- **EXERCISE**:
Quote the lines below, starting with the line with "Tarptautinė vizualinio" and continuing up to and including the line with "aktyviai kuriantys Lietuvos". Copy them word for word.

Stored data entries:
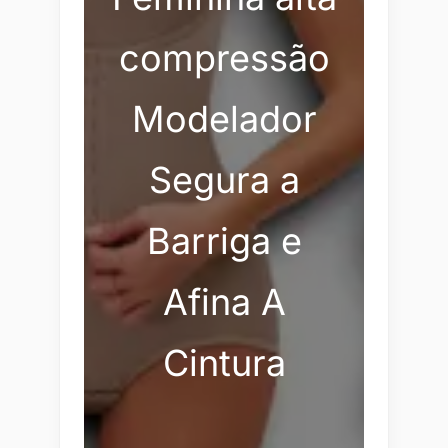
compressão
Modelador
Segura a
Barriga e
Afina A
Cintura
---
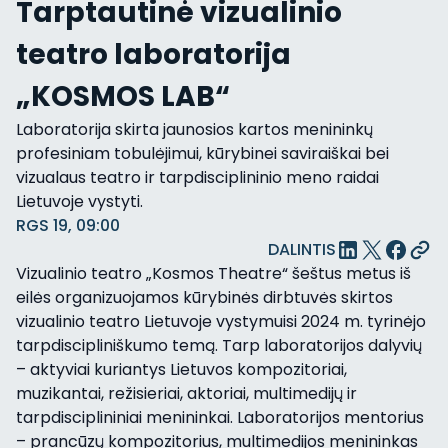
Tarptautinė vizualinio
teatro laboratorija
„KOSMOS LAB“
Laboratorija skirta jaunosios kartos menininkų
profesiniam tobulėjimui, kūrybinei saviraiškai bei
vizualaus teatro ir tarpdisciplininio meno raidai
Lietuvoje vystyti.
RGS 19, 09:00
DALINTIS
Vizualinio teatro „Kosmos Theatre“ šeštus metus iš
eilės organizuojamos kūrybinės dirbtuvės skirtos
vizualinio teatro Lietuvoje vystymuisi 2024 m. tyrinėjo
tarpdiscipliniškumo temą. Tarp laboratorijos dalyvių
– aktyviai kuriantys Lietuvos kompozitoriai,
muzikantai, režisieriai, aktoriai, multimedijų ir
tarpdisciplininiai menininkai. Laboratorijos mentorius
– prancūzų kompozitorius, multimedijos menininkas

- **ANSWER FOR THIS EXERCISE**:
Tarptautinė vizualinio
teatro laboratorija
„KOSMOS LAB“
Laboratorija skirta jaunosios kartos menininkų
profesiniam tobulėjimui, kūrybinei saviraiškai bei
vizualaus teatro ir tarpdisciplininio meno raidai
Lietuvoje vystyti.
RGS 19, 09:00
DALINTIS
Vizualinio teatro „Kosmos Theatre“ šeštus metus iš
eilės organizuojamos kūrybinės dirbtuvės skirtos
vizualinio teatro Lietuvoje vystymuisi 2024 m. tyrinėjo
tarpdiscipliniškumo temą. Tarp laboratorijos dalyvių
– aktyviai kuriantys Lietuvos kompozitoriai,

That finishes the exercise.